Harris has been saying publicly since April that Nederlander would prefer to demolish the structure to its foundation and convert the building to public ownership. But this is the first time Nederlander has attached public funding sources to the idea.
“We’ve made suggestions on how it could work and we’re here to try to talk about it with the community,” he said.
The plan calls for the sale of the arena because public officials repeatedly told Nederlander they would not support taxpayer funding of a privately owned arena. Harris said Nederlander would commit to a long-term lease and remain the building’s manager, booking events and subleasing dates to the Cincinnati Cyclones, which Nederlander would continue to own.
To facilitate the deal, Nederlander proposed a sale price of up to $40 million.

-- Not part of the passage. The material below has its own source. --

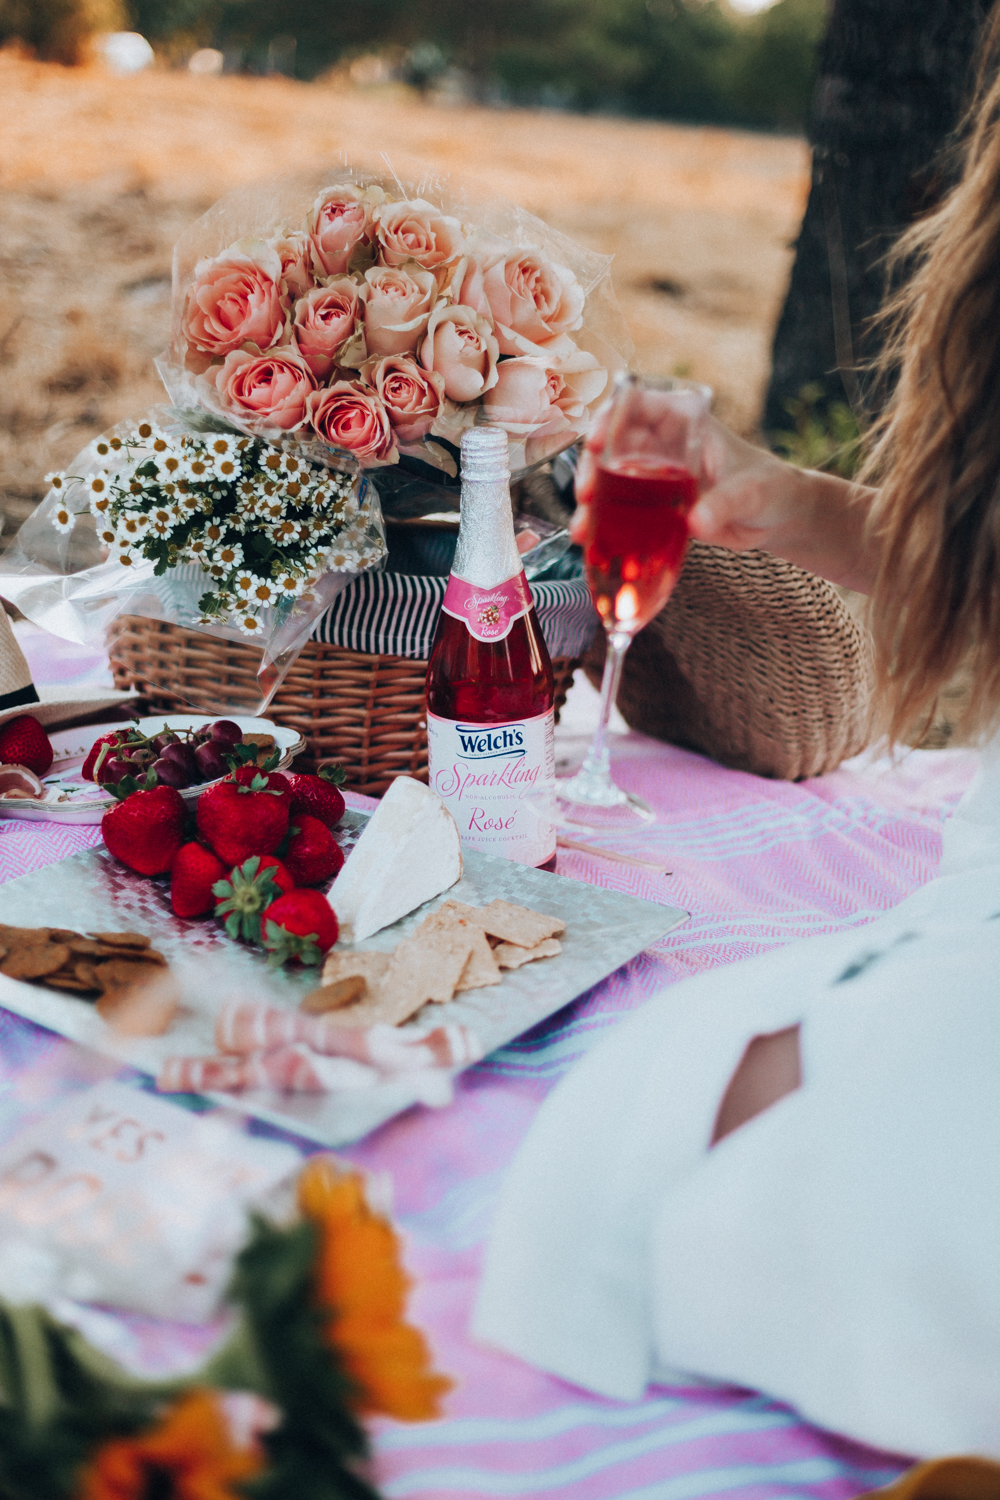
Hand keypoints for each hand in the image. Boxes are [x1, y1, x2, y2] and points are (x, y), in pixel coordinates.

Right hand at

That’s $19 million more than it paid for the building when it bought it out of bankruptcy in 2001 and less than it’s actually worth, Harris said.
“It’s probably worth $60 million,” he said. “We make good money on the building. It does really well.”
But it could do much better if it were a 19,000-seat arena with luxury boxes, multi-level concourses and media accommodations that other cities can offer national events like NCAA Men’s Basketball tournaments and political conventions. Harris estimates the arena would host 35 to 40 more events than it does now and boost attendance by 40 percent to more than 1 million.
“The community continually wants to know why we don’t get those kind of events,” he said. “To get them, you need a major facility.”